Dio ha amato e ama il mondo. Il nostro è un mondo denso di contraddizioni e di fatiche, in cui bene e male, notte e giorno, sono strettamente intrecciati. Dio lo ama così. Anche noi dobbiamo amare così questo mondo, non fuggendo da esso, ma incarnandoci in esso come ha fatto il Cristo. Dio ama il mondo e non desidera la sua condanna, ma la sua liberazione. La liberazione del mondo è il compito che ci ha affidato. Liberazione è una parola difficile, rischiosa, impegnativa. Ma è il nostro dono e il nostro compito. Perché il mondo, liberandosi, cresca. E con lui cresca anche Dio, perché Dio non è l'essere immobile dei filosofi antichi: è il Dio amore che, come ogni amore vero, non può che crescere.
È la fede che Gesù testimonia a Nicodemo, mettendo nel suo cuore non l'angoscia, ma quella inquietudine che non consuma, ma che fa diventare adulti nella fede. Mettendo nel suo cuore non la paura, ma il coraggio.

Se vogliamo dare un'impronta umana (e dunque cristiana) alla nostra vita, diventare adulti nella fede, rifiutando le ambiguità delle “civiltà cristiane”, del “Dio con noi”, dobbiamo eliminare una volta per sempre la cultura della paura; avere un po' di coraggio. Il coraggio di Nicodemo, ritornato forse a casa allo spuntare dell'alba.
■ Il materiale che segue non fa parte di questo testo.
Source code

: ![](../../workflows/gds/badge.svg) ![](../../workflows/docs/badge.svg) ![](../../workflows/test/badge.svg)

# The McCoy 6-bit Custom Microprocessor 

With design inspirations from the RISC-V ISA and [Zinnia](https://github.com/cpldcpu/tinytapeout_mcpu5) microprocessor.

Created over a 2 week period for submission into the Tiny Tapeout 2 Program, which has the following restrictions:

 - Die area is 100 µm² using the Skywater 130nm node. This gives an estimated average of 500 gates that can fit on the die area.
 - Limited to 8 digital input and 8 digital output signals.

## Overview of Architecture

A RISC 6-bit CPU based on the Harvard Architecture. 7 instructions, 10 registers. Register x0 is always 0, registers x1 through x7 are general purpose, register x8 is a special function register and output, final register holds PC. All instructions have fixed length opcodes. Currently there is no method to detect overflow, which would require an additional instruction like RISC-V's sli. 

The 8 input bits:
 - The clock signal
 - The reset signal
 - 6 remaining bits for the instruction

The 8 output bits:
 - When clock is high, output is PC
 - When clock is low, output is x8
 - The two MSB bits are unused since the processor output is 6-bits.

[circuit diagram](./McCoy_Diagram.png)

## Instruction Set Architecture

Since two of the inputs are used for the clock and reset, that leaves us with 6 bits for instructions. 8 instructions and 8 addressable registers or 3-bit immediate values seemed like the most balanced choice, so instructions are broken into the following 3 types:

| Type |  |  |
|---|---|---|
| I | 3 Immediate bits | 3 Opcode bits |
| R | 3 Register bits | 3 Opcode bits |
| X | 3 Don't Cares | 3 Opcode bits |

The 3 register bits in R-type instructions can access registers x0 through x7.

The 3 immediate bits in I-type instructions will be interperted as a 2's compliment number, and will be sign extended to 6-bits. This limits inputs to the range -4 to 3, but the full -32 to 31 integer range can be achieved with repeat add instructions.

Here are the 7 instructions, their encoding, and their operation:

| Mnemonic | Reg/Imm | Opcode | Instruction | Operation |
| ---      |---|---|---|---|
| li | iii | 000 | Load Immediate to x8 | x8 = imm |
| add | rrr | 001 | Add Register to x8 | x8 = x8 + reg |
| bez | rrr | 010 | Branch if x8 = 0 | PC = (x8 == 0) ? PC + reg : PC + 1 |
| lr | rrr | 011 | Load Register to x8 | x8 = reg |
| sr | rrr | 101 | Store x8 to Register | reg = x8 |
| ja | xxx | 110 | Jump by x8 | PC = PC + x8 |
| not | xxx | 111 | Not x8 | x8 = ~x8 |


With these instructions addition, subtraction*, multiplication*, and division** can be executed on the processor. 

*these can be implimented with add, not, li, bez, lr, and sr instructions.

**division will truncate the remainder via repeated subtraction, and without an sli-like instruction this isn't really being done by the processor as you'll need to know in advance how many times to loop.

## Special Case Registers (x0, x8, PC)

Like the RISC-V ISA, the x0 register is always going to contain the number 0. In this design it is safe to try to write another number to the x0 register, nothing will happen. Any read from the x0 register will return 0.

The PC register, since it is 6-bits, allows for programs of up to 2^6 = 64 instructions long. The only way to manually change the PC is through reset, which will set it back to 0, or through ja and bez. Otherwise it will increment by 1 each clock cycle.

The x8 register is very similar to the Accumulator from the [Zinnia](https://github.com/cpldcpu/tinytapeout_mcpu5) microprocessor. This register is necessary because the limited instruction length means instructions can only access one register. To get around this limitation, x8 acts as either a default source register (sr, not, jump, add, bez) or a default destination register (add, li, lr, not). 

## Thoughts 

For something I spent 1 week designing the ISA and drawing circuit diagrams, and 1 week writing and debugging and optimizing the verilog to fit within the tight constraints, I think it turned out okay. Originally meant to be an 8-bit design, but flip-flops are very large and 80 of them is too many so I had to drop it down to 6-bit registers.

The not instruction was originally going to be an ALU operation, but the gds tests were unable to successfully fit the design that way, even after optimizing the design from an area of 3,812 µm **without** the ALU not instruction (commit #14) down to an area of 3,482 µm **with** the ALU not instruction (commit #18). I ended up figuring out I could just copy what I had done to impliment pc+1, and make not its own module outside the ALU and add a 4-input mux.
Paura è mancanza di fede nella verità che lavora nella coscienza di ogni donna e di ogni uomo; è mancanza di fiducia nell'azione rinnovatrice dello Spirito. In un clima di paura, la nostra azione, l'azione stessa della Chiesa, si rivelerà di volta in volta, a seconda delle circostanze, timida, aggressiva, repressiva. Solo all'interno di una cultura di coraggio potrà realizzarsi la vera libertà dei figli di Dio, che operano nella luce.
Questa quarta domenica di quaresima è chiamata Laetare. Anche noi, pur se abbiamo il cuore colmo delle nostre disperazioni, stacchiamo le cetre dai salici lungo le rive dei fiumi e rallegriamoci, perché, assieme, stiamo camminando non verso una terra straniera, ma verso la terra della liberazione. E cantiamo, con il celebrante, l'antifona di ingresso del nostro incontro domenicale: Laetàre, Ierúsalem,/ et convéntum fàcite, /omnes qui dilígitis eam;/ gaudéte cum laetítia, qui in tristítia fuístis,/et exsultétis, /et satiémini ab ubéribus consolatiónis vestrae. Rallégrati, Gerusalemme, /e voi tutti che l'amate, riunitevi. /Esultate e gioite, voi che eravate nella tristezza:/saziatevi dell'abbondanza della vostra consolazione.

Traccia per la revisione di vita
- Quali sono le tenebre che circondano le mie giornate?
- Quali sono le paure che mi impediscono di fare scelte coraggiose?
- Immaginiamo un Dio freddo, lontano, insensibile ed immobile, oppure siamo capaci di associarlo con noi all'amore per il mondo?
- In che modo cerchiamo di essere donne e uomini veri, non infallibili, consapevoli delle nostre fragilità, ma facendo, proprio di questa debolezza e fragilità, il luogo di incontro con Dio e con le sorelle e i fratelli che accostiamo?

Luigi Ghia - Direttore di “Famiglia domani”.